Красота на земле - страница 7
Мадам Миллике выходила из кухни и как раз закрывала дверь.
Она так и замерла, опираясь на ручку, а голоса в зале все словно в землю ушли, как отрезало. За стеной коридора родилось предчувствие тишины, и только голоса с террасы были еще слышны. Потом и они стихли.
Лишь звук шара на влажном помосте, как будто перед ненастьем, потом грохот кеглей, и еще:
— Четыре?.. — В полной тишине голос: — Четыре?..
— Нет, пять…
— Ну да, пять. Я и не…
Но вдруг и там все затихло.
А она тогда шла под платанами. И в кафе все молчали.
Она огляделась вокруг, сначала встала спиной к стеклу, потом повернулась лицом к нему и солнцу, и тут как раз поднялся Шови.
Он был, как всегда, в своем котелке с прозеленью, штопанной грубыми нитками вонючей жакетке с разными пуговицами, рваных ботинках и при тросточке.

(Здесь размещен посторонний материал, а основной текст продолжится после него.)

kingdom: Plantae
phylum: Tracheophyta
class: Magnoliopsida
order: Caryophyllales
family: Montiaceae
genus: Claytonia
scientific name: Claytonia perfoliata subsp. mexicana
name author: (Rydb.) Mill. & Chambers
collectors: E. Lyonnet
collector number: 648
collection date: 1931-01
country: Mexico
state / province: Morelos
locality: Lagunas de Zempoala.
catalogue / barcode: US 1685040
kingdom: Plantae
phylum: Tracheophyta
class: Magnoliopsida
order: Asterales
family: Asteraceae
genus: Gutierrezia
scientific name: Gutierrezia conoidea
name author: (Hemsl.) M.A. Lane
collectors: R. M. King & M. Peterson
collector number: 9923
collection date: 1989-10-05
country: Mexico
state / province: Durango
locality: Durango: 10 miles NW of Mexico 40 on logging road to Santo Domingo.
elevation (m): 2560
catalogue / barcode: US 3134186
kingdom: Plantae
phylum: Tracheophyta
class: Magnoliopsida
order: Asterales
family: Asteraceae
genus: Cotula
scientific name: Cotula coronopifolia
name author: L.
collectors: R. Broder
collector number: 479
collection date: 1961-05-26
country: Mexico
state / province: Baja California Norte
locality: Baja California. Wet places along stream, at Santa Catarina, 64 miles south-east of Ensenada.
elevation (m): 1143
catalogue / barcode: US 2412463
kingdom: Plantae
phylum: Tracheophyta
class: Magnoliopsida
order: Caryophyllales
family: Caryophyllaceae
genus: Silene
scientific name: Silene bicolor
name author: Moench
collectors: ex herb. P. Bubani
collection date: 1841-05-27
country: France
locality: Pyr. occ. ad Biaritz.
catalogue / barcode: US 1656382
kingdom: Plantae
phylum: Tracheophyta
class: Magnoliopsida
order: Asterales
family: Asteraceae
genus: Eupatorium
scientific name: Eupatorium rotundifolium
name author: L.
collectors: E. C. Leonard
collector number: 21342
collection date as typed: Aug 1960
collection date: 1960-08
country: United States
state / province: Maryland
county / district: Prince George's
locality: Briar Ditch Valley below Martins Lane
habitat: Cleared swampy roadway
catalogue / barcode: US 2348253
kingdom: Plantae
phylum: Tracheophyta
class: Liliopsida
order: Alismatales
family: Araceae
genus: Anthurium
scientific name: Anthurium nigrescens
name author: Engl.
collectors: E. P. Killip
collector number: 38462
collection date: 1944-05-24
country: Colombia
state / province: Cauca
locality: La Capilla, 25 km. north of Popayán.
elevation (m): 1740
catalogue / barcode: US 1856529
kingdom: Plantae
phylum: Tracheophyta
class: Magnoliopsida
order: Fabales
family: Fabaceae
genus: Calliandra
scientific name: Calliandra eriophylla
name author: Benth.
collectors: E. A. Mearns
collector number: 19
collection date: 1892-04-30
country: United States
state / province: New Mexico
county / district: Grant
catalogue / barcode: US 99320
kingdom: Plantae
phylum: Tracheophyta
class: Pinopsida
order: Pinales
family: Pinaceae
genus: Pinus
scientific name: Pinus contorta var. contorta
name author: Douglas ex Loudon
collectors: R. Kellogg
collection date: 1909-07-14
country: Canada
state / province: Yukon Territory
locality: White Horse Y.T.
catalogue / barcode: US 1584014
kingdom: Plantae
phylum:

Вышел вперед и встал перед ней, потом поднес руку к котелку, снял его и опустил свою клокастую грязную бороду вниз, выставив вперед два пучка волос и лоснящийся лысый череп.
Глава четвертая
По общему мнению, Миллике явно не прогадал. Надежда на славное наследство в долларах, понятное дело, растаяла, но в утешение рекой потекли франки — не выдуманные и бесплотные, а самые настоящие, приятно оттягивающие карман и позвякивающие в руке. Не прошло и недели, как поток посетителей кафе удвоился — тут уж Миллике не мог ошибиться. Да и кто мог этого не заметить, когда люди все шли и шли, и те, кому удавалось войти, входили, но было еще немало таких, которые из-за возраста, пола или отсутствия денег оставались снаружи и сквозь пупырчатое стекло и занавеси поддельного гипюра пытались разглядеть, там ли она.
Их взгляд натыкался на плотную завесу дыма — как говорится, хоть ножом режь, — потому что мужчины не расставались с сигарами, сигаретами, глиняными и деревянными трубками, чадившими под низким потолком в полумраке. А может, это оттого, что от нее больше не шел свет. В ту пору деревья без устали дружно трудились, силясь занавесить свежей листвой небо над дорогой, и можно было видеть воробышков, присаживающихся на ставни с длинной соломинкой в клюве.
В ту пору трава вырастала за несколько дней по колено, а на дорогах становилось больше машин, приехавших из-за границы (она и сама приехала из-за границы), с черно-белыми табличками А, или GB, или Z. За деревней проходило широкое шоссе — не та доброй памяти старая белая дорога для повозок, а почерневшая от масла полоса, с которой летел гравий из-под колес автомобилей. Там мчались осколки огромного мира, шаря белоснежными фарами поверх плетня по деревьям и словно сбивая зрелые плоды. Оттуда сейчас долетали отблески света, отраженного от капотов, лобовых стекол, никеля, стали, стекла; а на ней было неприметное черное платье и черный кружевной платок на голове (так, должно быть, одевались в тех краях, откуда она приехала).
Так или иначе, но людей приходило все больше. Молва с первого дня расписала ее внешность пусть и неточно, но красочно, и это до сих пор возбуждало любопытство. Клиенты то и дело подзывали хозяина, так что все эти дни, когда Миллике подсчитывал выручку (а он каждый вечер после закрытия заведения шел к кассе и считал монеты и банкноты, накопившиеся за день), он не мог не радоваться или, по крайней мере, имел для этого все основания. Правда, был у него повод и для огорчения. Супруга его даже не подала Жюльет руки, сразу сказав служанке: «Это еще хуже, чем я представляла». Жюльет ела теперь на кухне, но мадам Миллике словно не видела ее и не слышала, когда та здоровалась. Иной раз хозяйка жаловалась или говорила ехидное словцо по ее адресу, но обращалась она только к мужу, который хранил молчание; так ему было проще всего.
А она — она тоже молчала, опустив голову в черном кружевном платке. Приходилось наклоняться к столу (к крашеному коричневому столу, ведь мебель-то была старая), чтобы увидеть ее лицо; приходилось вытягивать шею, и это было уже смешно; но иной раз смех обрывался над полными или отпитыми стаканами в клубах дыма. Люди смеялись и вдруг прекращали, смущаясь. Так случалось, когда она поднимала голову. Все замолкали на полуслове. Они боялись смотреть ей в глаза, потому что тогда в сердце словно входила длинная спица.